29.07.2007 - 15:50 - Wissenschaft, Forschung, Bildung
Die Chancen liegen im Südosten
Pressemitteilung von: Human.technology Styria / PR Agentur: 21st Channels GmbH
Österreichischer Humantechnologie-Cluster erhebt Branchenstruktur in Slowenien und Kroatien
„Die ‚Süd-Ost-Strategie’ ist ein Eckpfeiler der Internationalisierungs-Strategie zum mittel- und langfristigen Erfolg des Clusters“, erklärt der Chef des in Graz angesiedelten Humantechnologie-Clusters, Dr. Robert Gfrerer. Um für die mittlerweile 45 Mitgliedsunternehmen den Markt professionell aufzubereiten, gab der Cluster die „Südosteuropa-Studie“ in Auftrag. Die Ergebnisse liegen nun vor: Rund 60 slowenische und 50 kroatische Unternehmen und Institutionen kommen für Kooperationen insbesonders in den Bereichen „Module-Bauteile-Systeme“ als Zulieferer sowie in der „Angewandten Forschung“, speziell im Forschungsfeld „Pharmaceutical Engineering“ in Frage.
„Die Bestandsaufnahme zeigt ganz klar, dass im geographischen Aktionsradius des Clusters ein interessanter Markt für Unternehmen und Forschungseinrichtungen mit Kooperations-Möglichkeiten auf unterschiedlichsten Ebenen im Entstehen ist: Neben der Möglichkeit, eigene Produkte und Dienstleistungen auf neuen Märkten zu positionieren oder interessante Zulieferpartnerschaften aufzubauen, bieten sich zunehmend Chancen, gemeinsame Forschungsprojekte mit lokalen Partnern abzuwickeln. Unsere Bestandsaufnahme präsentiert erstmals die vielversprechendsten Anknüpfungspunkte“, so die Studienautoren. Die von der Unternehmensberatung Austin, Pock & Partners mit den Experten des Clusters durchgeführte Studie erhob erstmals
• Die Wirtschaftsakteure vor Ort
• Die Forschungsaktivitäten in Slowenien und Kroatien
• Strategische Felder und Programme, in denen zukünftig investiert wird
Die Bestandsaufnahme zeigt, dass die Pharmaindustrie zu den stärksten Wirtschaftszweigen dieser Länder zählt. Einige wenige traditionelle Industriebetriebe dominieren den gesamten Markt und konnten sich auch im internationalen Wettbewerb gut behaupten. Die Zulieferindustrie, in erster Linie Klein- und Mittelbetriebe, hat sich in den letzten 10 Jahren gut entwickelt und auch die konzentrierte, schwerpunktorientierte Forschung gewinnt immer mehr an Bedeutung. Die gesamte Branche wird momentan stark von Importgeschäften dominiert.

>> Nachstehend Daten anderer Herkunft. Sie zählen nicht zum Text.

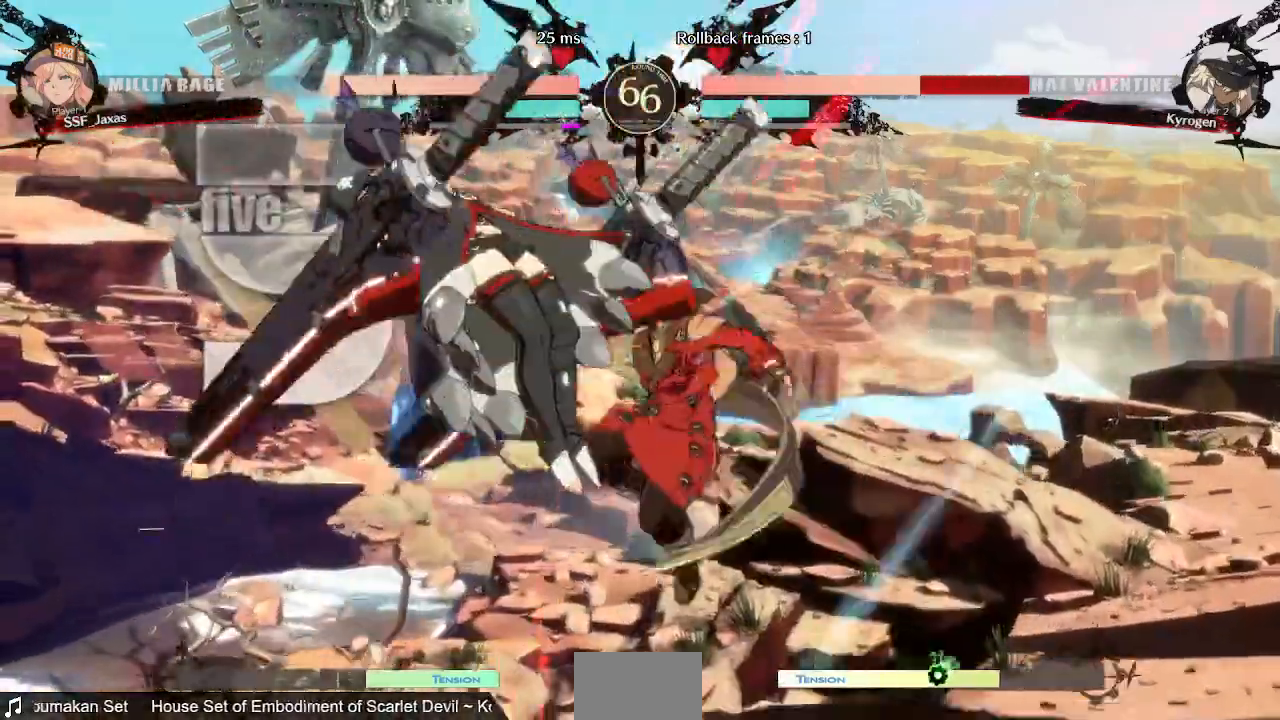
Gameplay with a controller (PlayStation layout); each line is a JSON object with the inputs held at the frame after it (dt_ms = milliseconds from this image to that frame). Not read: L3 R3 SELECT START.
{"dt_ms": 1000, "buttons": ["R1", "DPAD_LEFT"]}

Forschungsaktivitäten in Südost-Europa
Sowohl Slowenien als auch Kroatien investieren in den letzten Jahren überproportional viel in die Forschungsfelder Neurobiologie, Onkologie, Biotechnologie und Pharmazeutische Verfahren. Die Ausgangsbasis für den Cluster ist nicht schlecht, gibt es doch z.B. mit der „Medical Research Initiative South East – MedResIn“ aktive Kooperationsprojekte zwischen der Meduni Graz und akademischen Institutionen aus Slowenien und Kroatien.
Ende Juli starteten die Cluster-Verantwortlichen die Gespräche mit Unternehmen, Forschungsorganisationen und öffentlichen Stellen in Slowenien und Kroatien. Im Dezember dieses Jahres wird der Humantechnologie-Cluster in Kooperation mit der Stadt Graz einen „Business Talk“ zwischen den Cluster-Organisationen und slowenischen Unternehmen zum Thema „Pharmaceutical Engineering“ organisieren.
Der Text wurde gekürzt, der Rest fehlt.